Fraudulent Credit Transaction detection system using SMOTE, Random Forest Classifier and Streamlit


Fraud Warden is a next-generation credit card fraud detection system that uses machine learning to predict whether a transaction is fraudulent or not. The system leverages a Random Forest Classifier to make predictions based on various features of the transaction. Technology Stack Programming Language: Python


  • streamlit for building the web application
  • pandas for data manipulation
  • and seaborn for data visualization
  • scikit-learn for machine learning
  • pickle for model serialization

Installation Instructions

  • Clone the Repository:
  • git clone
  • cd fraud-warden
  • Create a Virtual Environment:
    • python -m venv venv
    • source venv/bin/activate # On Windows use venv\Scripts\activate
  • Install Dependencies:
    • pip install -r requirements.txt
  • Run the Application:
    • streamlit run

How It Works

  • Data Preprocessing:
    • The application preprocesses the uploaded CSV file by removing unnecessary columns and converting date columns to datetime objects.
      Additional features such as time_of_day and age are derived from existing columns.
  • Feature Engineering:
    • Categorical features are encoded into numerical values.
      The data is reindexed to ensure all required columns are present.
  • Oversampling:
    • The application uses Synthetic Minority Over-sampling Technique (SMOTE) to balance the dataset.
  • Model Prediction:
    • The preprocessed data is fed into a pre-trained Random Forest Classifier model.
      The model predicts whether a transaction is fraudulent based on the input features.
  • Visualization:
    • The application provides various visualizations such as histograms, bar charts, and correlation heatmaps to help users understand the data.
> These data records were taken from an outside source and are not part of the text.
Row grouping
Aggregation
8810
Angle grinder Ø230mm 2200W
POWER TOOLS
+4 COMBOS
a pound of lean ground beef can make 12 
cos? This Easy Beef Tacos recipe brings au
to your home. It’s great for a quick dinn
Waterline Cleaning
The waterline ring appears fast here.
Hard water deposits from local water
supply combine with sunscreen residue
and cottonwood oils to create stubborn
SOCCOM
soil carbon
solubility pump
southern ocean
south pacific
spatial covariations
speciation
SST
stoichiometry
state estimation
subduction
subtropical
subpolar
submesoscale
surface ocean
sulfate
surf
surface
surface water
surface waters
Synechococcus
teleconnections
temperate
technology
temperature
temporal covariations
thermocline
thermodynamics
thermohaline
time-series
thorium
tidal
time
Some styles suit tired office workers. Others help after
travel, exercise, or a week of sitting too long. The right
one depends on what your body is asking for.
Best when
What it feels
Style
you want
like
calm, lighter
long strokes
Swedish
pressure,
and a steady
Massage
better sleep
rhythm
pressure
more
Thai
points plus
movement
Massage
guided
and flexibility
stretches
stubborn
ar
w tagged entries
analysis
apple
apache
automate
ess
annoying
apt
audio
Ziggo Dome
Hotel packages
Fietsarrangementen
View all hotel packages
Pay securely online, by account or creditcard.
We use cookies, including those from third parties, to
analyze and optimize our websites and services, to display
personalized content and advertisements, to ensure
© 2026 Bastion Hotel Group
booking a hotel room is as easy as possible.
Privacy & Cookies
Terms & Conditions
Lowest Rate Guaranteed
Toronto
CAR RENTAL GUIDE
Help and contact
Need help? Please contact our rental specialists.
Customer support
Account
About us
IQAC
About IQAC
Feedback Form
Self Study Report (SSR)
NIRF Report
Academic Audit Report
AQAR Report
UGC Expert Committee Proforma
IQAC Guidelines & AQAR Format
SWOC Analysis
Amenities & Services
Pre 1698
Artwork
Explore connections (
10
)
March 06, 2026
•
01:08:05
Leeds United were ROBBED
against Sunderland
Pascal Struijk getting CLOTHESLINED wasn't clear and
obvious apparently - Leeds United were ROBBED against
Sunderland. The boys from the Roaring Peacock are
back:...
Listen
  • Upload CSV: Users can upload a CSV file containing transaction data.
  • Data Preview: Displays a preview of the uploaded data.
  • Basic Statistics: Shows basic statistics of the dataset.
  • Data Types: Displays the data types of each column.
  • Missing Values: Shows the count of missing values in each column.
  • Distribution of Numerical Columns: Visualizes the distribution of numerical columns.
  • Counts of Categorical Columns: Visualizes the counts of categorical columns.
  • Correlation Heatmap: Displays a heatmap of the correlation between numerical features.
  • SMOTE Sampling: Balances the dataset using SMOTE sampling.
  • Fraud Prediction: Predicts whether a transaction is fraudulent based on user input.